Quante donne, nell'ultimo anno, sono state vittime di una qualsiasi forma di violenza da parte di un uomo? Dare una cifra, anche approssimativa, è impossibile. Innanzitutto perché ancora il tema non viene studiato e analizzato abbastanza, per cui non abbiamo a disposizione dei dati veri e propri. Ma soprattutto perché è un tipo di violenza spesso subdola e alla quale, purtroppo, molte donne si sono ormai "abituate". Perché qualcuno, probabilmente gli stessi uomini che praticano quella violenza, le ha convinte che è normale, che non c'è niente di strano. Che è solo "troppo amore". E allora quella violenza non può essere rilevata da sondaggi e statistiche. Perché le donne si sono arrese e non denunciano più.

La violenza intorno a noi

E lo dico senza bisogno di immaginare troppo, ma semplicemente guardandomi attorno. Guardando alle mie amicizie, ai racconti di ragazze che conosco direttamente o indirettamente. Qualche sera fa ero a cena con due amiche e stavamo parlando del drammatico femminicidio di Giulia Cecchettin. Da lì si è intavolata una discussione sulle "red flag", quei segnali a cui prestare attenzione in una relazione. E una delle due inizia a raccontare di questa amica il cui marito, una sera, l'ha costretta a cambiarsi prima di uscire. La sua colpa? Avere indossato una gonna "troppo corta", a detta dell'uomo. E lei cosa ha fatto? È tornata in camera e si è cambiata.

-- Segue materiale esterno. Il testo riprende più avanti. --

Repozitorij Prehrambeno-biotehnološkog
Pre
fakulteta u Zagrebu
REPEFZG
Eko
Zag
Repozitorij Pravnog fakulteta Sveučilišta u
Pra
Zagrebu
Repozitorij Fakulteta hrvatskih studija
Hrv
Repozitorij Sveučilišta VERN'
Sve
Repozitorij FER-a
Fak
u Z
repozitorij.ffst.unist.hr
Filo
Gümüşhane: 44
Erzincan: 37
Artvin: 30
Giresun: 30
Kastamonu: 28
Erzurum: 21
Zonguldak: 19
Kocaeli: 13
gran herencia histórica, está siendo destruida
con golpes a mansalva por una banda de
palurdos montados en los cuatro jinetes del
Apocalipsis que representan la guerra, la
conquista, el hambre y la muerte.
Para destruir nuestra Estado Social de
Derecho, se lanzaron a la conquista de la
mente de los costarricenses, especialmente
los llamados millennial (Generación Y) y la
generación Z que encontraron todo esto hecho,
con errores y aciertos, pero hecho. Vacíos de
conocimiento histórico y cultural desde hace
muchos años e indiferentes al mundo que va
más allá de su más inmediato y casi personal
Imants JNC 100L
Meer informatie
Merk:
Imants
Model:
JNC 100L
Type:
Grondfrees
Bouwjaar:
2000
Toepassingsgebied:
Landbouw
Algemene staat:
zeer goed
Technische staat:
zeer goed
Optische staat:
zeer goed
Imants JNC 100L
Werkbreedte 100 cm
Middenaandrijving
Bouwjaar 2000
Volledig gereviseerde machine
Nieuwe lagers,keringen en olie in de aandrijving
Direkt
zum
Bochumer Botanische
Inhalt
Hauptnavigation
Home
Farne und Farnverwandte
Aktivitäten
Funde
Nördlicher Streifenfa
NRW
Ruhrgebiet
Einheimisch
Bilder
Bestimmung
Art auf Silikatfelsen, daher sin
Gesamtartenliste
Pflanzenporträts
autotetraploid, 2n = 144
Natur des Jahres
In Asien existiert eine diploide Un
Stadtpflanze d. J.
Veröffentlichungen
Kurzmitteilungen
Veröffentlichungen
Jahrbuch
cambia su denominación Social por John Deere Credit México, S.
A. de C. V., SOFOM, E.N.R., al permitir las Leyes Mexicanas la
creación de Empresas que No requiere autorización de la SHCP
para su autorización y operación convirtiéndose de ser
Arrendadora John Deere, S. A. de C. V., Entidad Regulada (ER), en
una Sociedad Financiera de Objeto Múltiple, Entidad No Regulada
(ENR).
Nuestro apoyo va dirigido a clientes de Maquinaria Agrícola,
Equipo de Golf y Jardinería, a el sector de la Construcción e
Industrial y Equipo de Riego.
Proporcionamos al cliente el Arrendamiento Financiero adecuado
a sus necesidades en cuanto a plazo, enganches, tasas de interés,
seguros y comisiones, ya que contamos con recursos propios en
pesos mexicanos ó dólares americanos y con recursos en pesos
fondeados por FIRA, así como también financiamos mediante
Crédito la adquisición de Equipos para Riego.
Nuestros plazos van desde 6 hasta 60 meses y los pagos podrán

L'altra amica racconta poi che da poco ha iniziato a uscire con un ragazzo. "Gli ho spiegato che a letto certe cose non mi piacciono". Risultato? L'uomo, alla prima occasione, ha messo in pratica proprio quei comportamenti che la mia amica si era raccomandata di evitare. Condendo il tutto, durante una discussione, con frasi tossiche del tipo "Sei come tutte le altre".

Eppure le capisco. Perché smascherare il "lupo" non è facile, anche perché spesso il lupo non ha denti lunghi e orecchie pelose, ma indossa una maschera da "agnellino". Ricordo benissimo di un collega con il quale lavoravo anni fa. Eravamo diventati molto amici, sembrava una persona educata, simpatica, rispettosa insomma. Una persona della quale mai avrei potuto pensare male. E invece qualche anno dopo, parlando con due diverse sue ex fidanzate, scoprii che era solito picchiare entrambe. Che le costringeva a praticare certi comportamenti e a evitarne altri. Rimasi sconvolta.

Mai abituarsi

Ed è giusto rimanere sconvolte. Continuiamo a condividere tra di noi le nostre esperienze tossiche e continuiamo a stupirci, a scioccarci, a indignarci. Perché l'alternativa, appunto, è quella di abituarsi alla violenza. Abituarsi a essere vittima. E abituarsi a non parlarne più, a non denunciare più, a subire tutto a testa bassa. Ed è proprio quello che vogliono quegli uomini contro i quali, invece, dobbiamo combattere e ribellarci. Per noi stesse e per tutte le altre donne.